Kayleen se mordió el labio inferior.
– Suena bien -dijo, volviéndose hacia Asad-. Pero quiero que me dé su palabra de que no se convertirán en criadas ni las casarán con quien sea por motivos políticos.
– Su desconfianza me ofende -le advirtió.
– No lo conozco de nada -se defendió ella.
– Soy el príncipe Asad de El Deharia. Eso es todo lo que necesita saber.
Lina la miró.
– Asad es un buen hombre, Kayleen.
A Asad no le gustó que su tía se sintiera en la necesidad de defender su carácter y pensó que las mujeres no eran más que una molestia.
– Tienes que dar tu palabra de que serás un buen padre, de que cuidarás de ellas, de que las querrás y de que no las casarás con nadie de quien no estén enamoradas -continuó su tía.

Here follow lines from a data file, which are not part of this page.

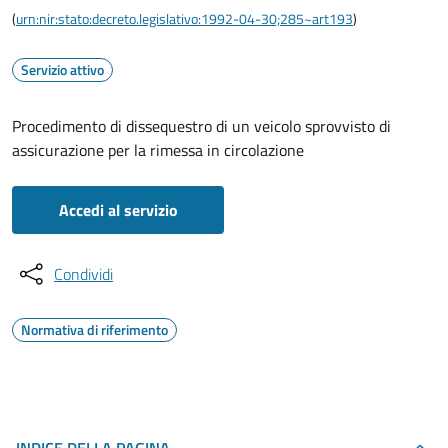
(
urn:nir:stato:decreto.legislativo:1992-04-30;285~art193
)
Servizio attivo
Procedimento di dissequestro di un veicolo sprovvisto di
assicurazione per la rimessa in circolazione
Accedi al servizio
Condividi
Normativa di riferimento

– Seré un buen padre -dijo él-. Cuidaré de ellas y me encargaré de que las críen con todos los privilegios que merecen las hijas de un príncipe.
Kayleen frunció el ceño.
– Eso no es lo que he pedido -afirmó.
– Pero es lo que ofrezco.
Kayleen dudó.
– Debe prometer que no las condenará a un matrimonio de conveniencia.
Él asintió, molesto.
– Está bien. Podrán elegir a sus maridos.
– E irán a la universidad y no serán criadas.

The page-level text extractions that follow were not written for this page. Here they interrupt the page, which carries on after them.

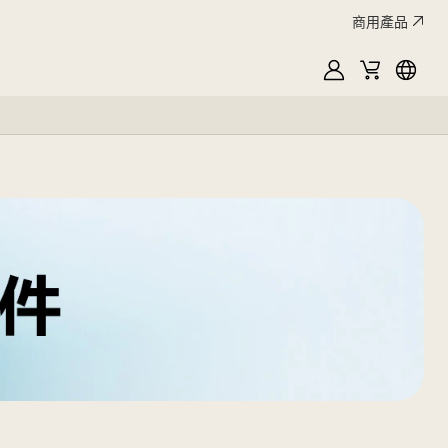
商用產品
MyLG
購
Englis
物
車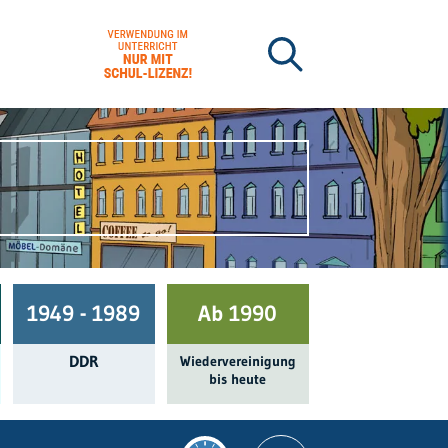
1949 - 1989
Ab 1990
DDR
Wieder­ver­einigung
bis heute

– Ya he dicho que serán mis hijas, señorita James. Está poniendo a prueba mi paciencia.
Kayleen lo miró y declaró:
– No le tengo miedo.
– Ya me había dado cuenta. En cualquier caso, recuerde que usted será la única responsable del bienestar de las niñas -dijo antes de girarse hacia su tía-. ¿Ya hemos terminado aquí, Lina?
Lina sonrió y sus ojos brillaron de un modo tan misterioso que Asad pensó que se traía algo entre manos.
– No estoy segura, sobrino. En cierta forma, creo que este asunto acaba de empezar.